I've got a couple more books stacked up for research--another ancient culture book (a set of primary sources of law codes and letter and such that should be very inspiring), a book on neurobiology, and another on consciousness. I want to go find some more books on ancient Greece, specifically on architecture and some other little details. And I'd love to find more information on that specific little harbor town Athens attacked. I also sat next to a fascinating woman on the plane home from San Diego (a biologist interested in biomimicry and cooperative systems) who gave me a whole list of fabulous recommendations, including The Quark and the Jaguar by Murray Gell-Mann, The Celestine Prophecy by James Redfield, Cheating Monkeys, Citizen Bees, by Lee Allan Dugatkin, Unto Others by Sober and Wilson, and Guns, Germs, and Steel by Jared Diamond. And Doug recommended a book to me as well--Saint Julian by Walter Wangerin. If anyone else has any ideas for me to look into, send them my way!
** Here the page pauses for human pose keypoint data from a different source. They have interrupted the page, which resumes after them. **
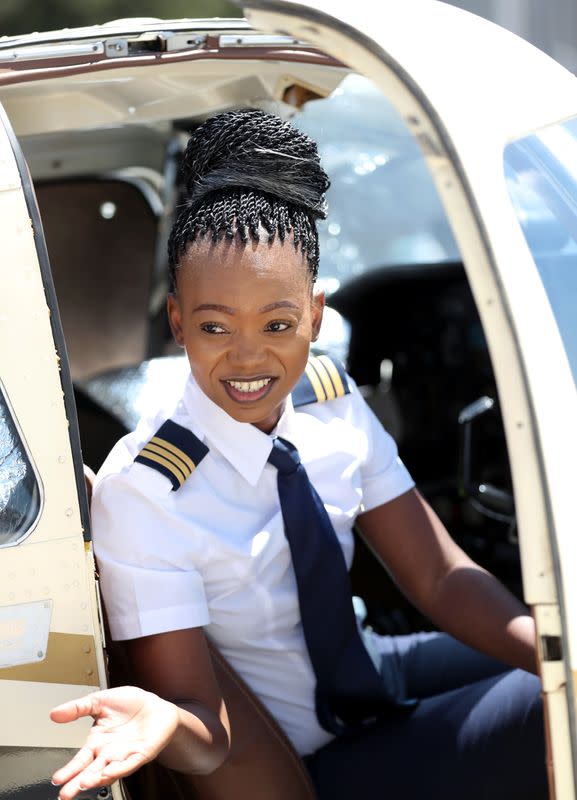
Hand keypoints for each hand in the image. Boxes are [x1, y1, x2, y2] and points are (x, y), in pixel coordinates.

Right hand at [50, 686, 178, 799]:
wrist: (155, 705)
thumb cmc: (129, 705)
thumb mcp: (99, 701)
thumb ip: (77, 708)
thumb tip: (54, 714)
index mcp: (97, 742)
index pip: (80, 760)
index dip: (69, 770)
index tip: (57, 779)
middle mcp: (109, 753)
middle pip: (91, 771)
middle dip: (77, 783)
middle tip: (65, 793)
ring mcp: (125, 755)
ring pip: (108, 771)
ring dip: (97, 778)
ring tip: (84, 783)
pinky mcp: (141, 754)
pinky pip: (129, 764)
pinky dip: (119, 768)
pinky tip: (109, 772)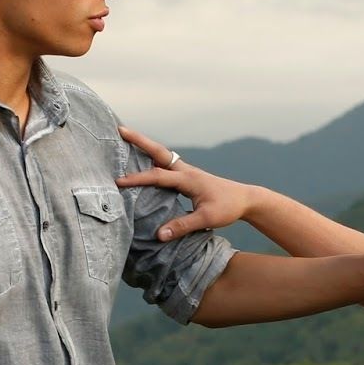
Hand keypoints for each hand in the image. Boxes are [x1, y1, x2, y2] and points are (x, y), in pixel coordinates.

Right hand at [115, 124, 261, 240]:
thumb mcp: (206, 219)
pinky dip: (152, 158)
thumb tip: (159, 235)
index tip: (119, 182)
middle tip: (120, 129)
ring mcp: (186, 171)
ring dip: (144, 146)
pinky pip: (166, 163)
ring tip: (126, 138)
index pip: (158, 176)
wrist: (245, 199)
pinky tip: (143, 160)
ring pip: (161, 155)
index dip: (138, 179)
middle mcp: (185, 170)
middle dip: (139, 140)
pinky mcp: (187, 176)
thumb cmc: (228, 208)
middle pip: (158, 151)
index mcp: (188, 178)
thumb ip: (182, 226)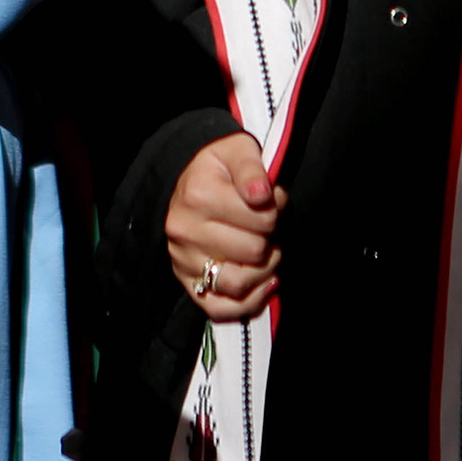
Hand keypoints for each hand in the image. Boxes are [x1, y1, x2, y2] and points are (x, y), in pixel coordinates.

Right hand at [168, 132, 283, 320]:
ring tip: (267, 251)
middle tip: (269, 226)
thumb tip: (261, 195)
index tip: (272, 199)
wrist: (190, 181)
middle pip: (253, 251)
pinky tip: (264, 282)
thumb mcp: (238, 151)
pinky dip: (249, 302)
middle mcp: (184, 231)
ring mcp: (184, 260)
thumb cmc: (220, 167)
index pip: (262, 218)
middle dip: (271, 238)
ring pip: (238, 283)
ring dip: (264, 270)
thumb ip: (252, 169)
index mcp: (198, 195)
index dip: (278, 208)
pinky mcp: (188, 283)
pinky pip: (220, 309)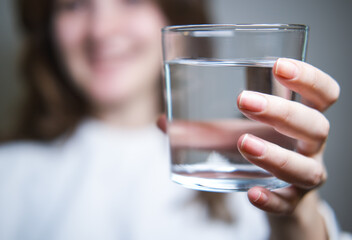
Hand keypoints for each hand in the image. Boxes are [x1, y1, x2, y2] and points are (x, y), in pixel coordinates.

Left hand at [157, 58, 339, 238]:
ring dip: (277, 156)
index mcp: (300, 121)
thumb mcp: (234, 137)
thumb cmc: (261, 154)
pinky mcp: (293, 203)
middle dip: (283, 112)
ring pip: (307, 167)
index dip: (309, 78)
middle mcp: (310, 147)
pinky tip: (253, 194)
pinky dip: (272, 200)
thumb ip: (202, 129)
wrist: (281, 198)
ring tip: (244, 143)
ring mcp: (305, 176)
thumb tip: (162, 121)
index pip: (323, 94)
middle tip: (243, 100)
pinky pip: (289, 203)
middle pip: (315, 126)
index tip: (279, 65)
My goal for myself is to spend at least ten hours a week on research and ten on brainstorming, and hopefully I'll be ready to write the second draft by the endof the summer. I actually have no idea how the timeline to reaching that state of readiness will look,and mostly I'm just going to ty to stay open to following the process wherever it leads, but I'm the kind of person (a J) who likes to have a plan, even if I know I'm going to adjust that plan accordingly as time goes on. Anyway, mainly, right now my enthusiasm for working on the novel is very strong, and the hardest thing has been making myself stop my novel work to make sure I get to the other things I need to be doing, like sleeping, eating, and researching graduate programs to apply to. I think that's a pretty good sign, don't you?